El párroco Jairo Gelves Tarazona hace parte del consejo de paz y reconciliación del municipio y ha salido a marchar como representante de la iglesia católica. “Uno sale (en Tibú), pero no sabe si puede retornar”, dice. “Aquí la gente sospecha de todo el mundo, hasta de nosotros los curas también, porque es una situación difícil”, agrega.
Olguín Mayorga, presidente de la Asociación de víctimas del conflicto armado en Norte de Santander, ha sido amenazado recientemente con mensajes firmados por el “ELN” para que decline su candidatura a la Asamblea departamental. Los líderes no cuentan con las garantías de seguridad para dar a conocer las violaciones de derechos humanos. “En la región y en Tibú no se ha sentido que haya realmente un cese al fuego con el ELN; a ellos se les facilita salir a patrullar las calles, lo que pone en riesgo a la población civil”, dice.

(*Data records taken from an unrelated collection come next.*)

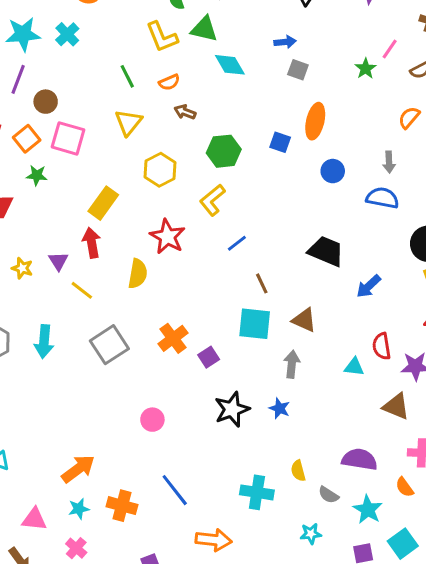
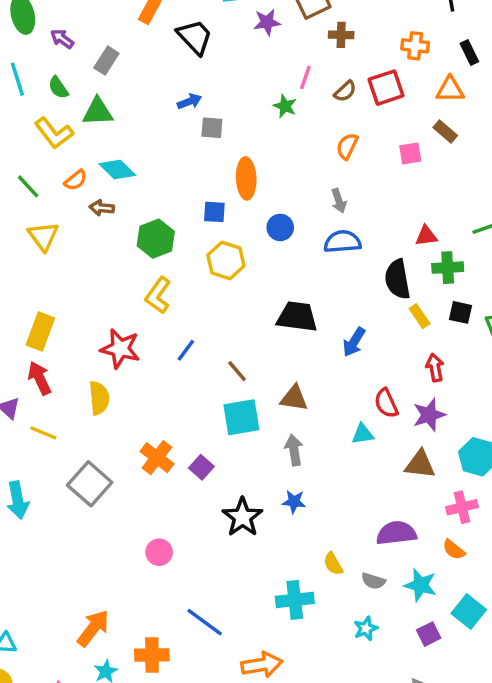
cyan diamond: (230, 65) -> (117, 170), moved
yellow hexagon: (160, 170) -> (226, 260), moved
blue line: (237, 243) -> (186, 350), moved

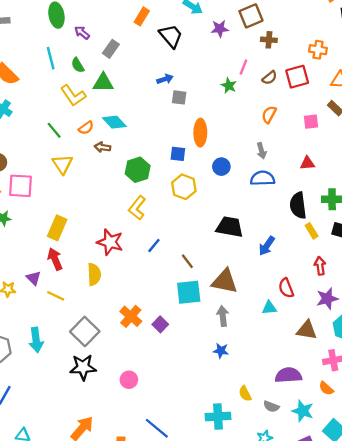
red triangle: (426, 236) -> (307, 163), moved
brown triangle: (294, 398) -> (225, 281), size x1.4
purple star: (429, 415) -> (327, 299), moved
black star: (242, 517) -> (83, 367), moved, turned 30

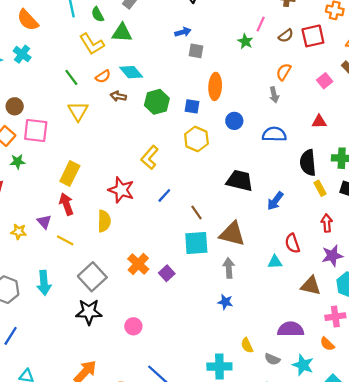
pink square: (311, 122) -> (325, 81), turned -35
gray arrow: (262, 151) -> (274, 95), moved
green hexagon: (138, 170) -> (157, 102), moved

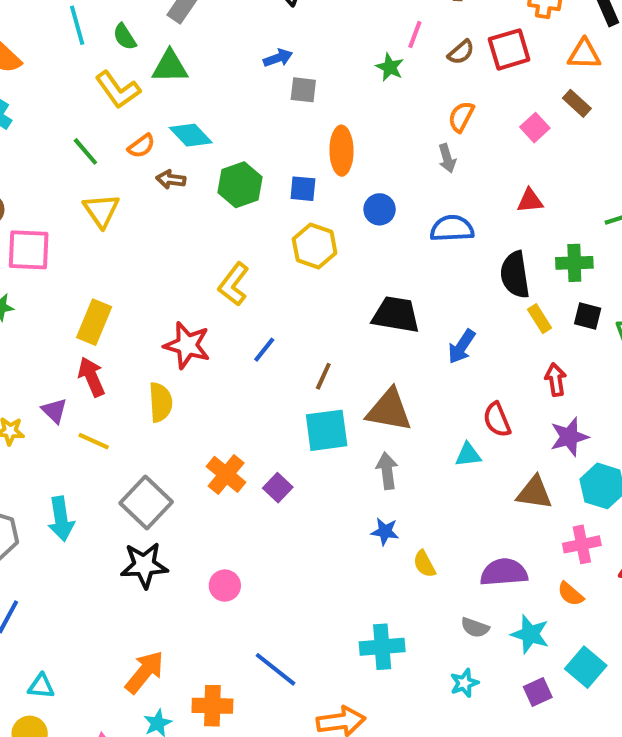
brown line: (196, 212) -> (323, 376), turned 63
yellow semicircle: (247, 345) -> (424, 564), moved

La líder Carmen García, presidente de la Asociación de Madres del Catatumbo por la Paz, cuenta que sintió un poco de tranquilidad con la firma del acuerdo de paz de 2016, pero que desde 2018 arreció la guerra. “Al Catatumbo lo han dejado solo. Aquí pasa de todo y nadie dice nada. Aquí matan todos los días”, concluye. En lo que va corrido del año la asociación que preside ha sacado del municipio a 25 mujeres amenazadas por los grupos ilegales. Ella misma está amenazada y, aunque tiene asignado un esquema de protección, no puede entrar con él al municipio; tiene que asumir los riesgos si quiere ir. Ni los escoltas armados están a salvo. “Yo no quise ser líder, la guerra me llevó a ser líder. El Ejército mató a mi esposo y lo hizo pasar como un falso positivo”, cuenta.
En lengua Barí, Catatumbo significa “casa del trueno”; la región es conocida por sus relámpagos nocturnos. Juan Titira, líder Barí, considera que ahora su comunidad sufre más violencia que antes del acuerdo de paz. Los grupos armados les hacen retenes ilegales, han minado sus territorios y su casa de gobierno ha sido hostigada con tiroteos por estar cerca de la estación de la Policía. “Nuestras autoridades indígenas se han visto amenazadas, los grupos armados nos han estigmatizado y llevado al confinamiento. No tenemos paz ni armonía en nuestros bohíos”, explica.
Quizá, en defensa propia, la gente tiende a hablar sobre la violencia en general, sin señalar a ningún grupo. Temen ponerse una lápida encima. Acostumbrados a la guerra, algunos prefieren no hablar, pero todos, incluso el sacerdote, tienen miedo. Tibú es un pueblo a la deriva y sin justicia.